Even by the classic capitalist texts, capitalism doesn't make sense. It's just a multi-level marketing scheme on a planetary scale. If you read Smith or Mill it's striking how our entire economic system has been based on a few random quotes (invisible hand, free market) taken completely out of context. And, of course, the context of thousands of years before these dudes is ignored entirely, not to mention other civilizations. They call this age of ignorance the Age of Enlightenment, because it's been Opposites Day for centuries now.

Autocrats

Modern rhetoric is really just stupider versions of the ancient stuff. Today the dialogue from the White Empire (America, Europe, 'Israel', no point differentiating them) is all about democracies vs. autocrats or authoritarians, which is what they're calling tyrants now. For much the same reasons. 'Authoritarian' states like China or Russia are just those that have some centralized power checking the global oligarchy trying to consume their people's labor and resources.

All the opposition to state money printing (re: creation), state-led industrialization, and public goods is really because a now international oligarchy wants to control the money, monopolize and cannibalize production. There's no free market here, it's just marketing. It's just the age-old drama of the oligarchs, whose philosophy can be distilled to ‘fuck you, pay me.’ As Hudson says,

We see the same fight through the ages by financial elites opposing any government power able to restrict their self-serving rent-seeking and creditor power at society’s expense. We see it today in the pro-creditor economic policies of the International Monetary Fund, the World Bank and the “libertarian” ideology, all of which seek to centralize power to allocate resources and plan economies in the financial sector instead of democratic government. Today’s neoliberal idea is to get rid of government authority (except where it is controlled by the rentier sectors) and let banks in the privatized financial sector control money and credit, which is the most important public utility.

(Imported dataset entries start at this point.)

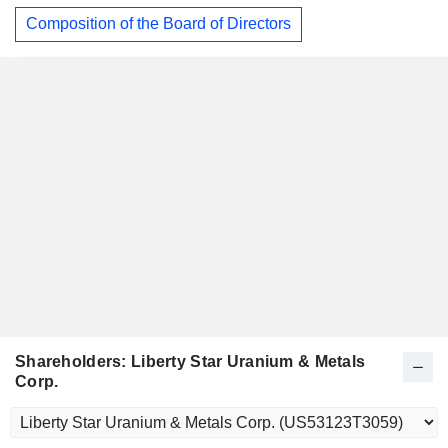
Composition of the Board of Directors
Shareholders: Liberty Star Uranium & Metals
Corp.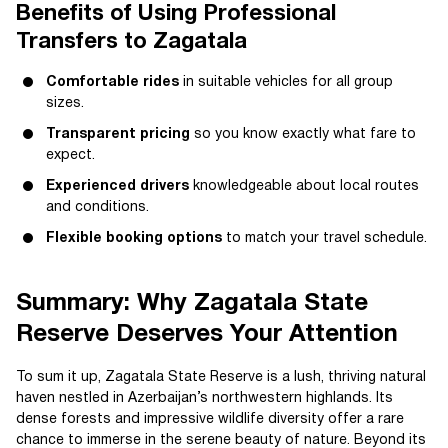
Benefits of Using Professional
Transfers to Zagatala
Comfortable rides
in suitable vehicles for all group
sizes.
Transparent pricing
so you know exactly what fare to
expect.
Experienced drivers
knowledgeable about local routes
and conditions.
Flexible booking options
to match your travel schedule.
Summary: Why Zagatala State
Reserve Deserves Your Attention
To sum it up, Zagatala State Reserve is a lush, thriving natural
haven nestled in Azerbaijan’s northwestern highlands. Its
dense forests and impressive wildlife diversity offer a rare
chance to immerse in the serene beauty of nature. Beyond its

You can thus see in modern neoliberal politics the same old triangular tension between a central power, decentralized oligarchs, and the people in between.

Bringing Back Kings

This is not to say bring back kings, but just that such an idea is sayable. Some third force needs to fill out the power triangle, otherwise it becomes straight oppression. That force could be a 'populist' leader, or a 'dictatorship of the proletariat,' or a one-party state. The idea is that something needs to push back on oligarchic elites, and electing your oligarchic mascot won't do. Choosing between two clans both corrupted by the same oligarchs is marketed as freedom, but they're just lying to you. The question one always has to ask is freedom for whom?

The fact is that every form of democracy has in groups and out groups and old Aristotle clearly saw them as forms of class struggle. As his translator William Ellis, A.M. said, “When we come to Aristotle's analysis of existing constitutions, we find that while he regards them as imperfect approximations to the ideal, he also thinks of them as the result of the struggle between classes. Democracy, he explains, is the government not of the many but of the poor; oligarchy a government not of the few but of the rich. And each class is thought of, not as trying to express an ideal, but as struggling to acquire power or maintain its position.”

The real problem is the mental model, which depicts power as a line that one revolution flipped, and now no more revolutions are required. In fact, power is a constant struggle between classes trapped in what I call the triangle of power.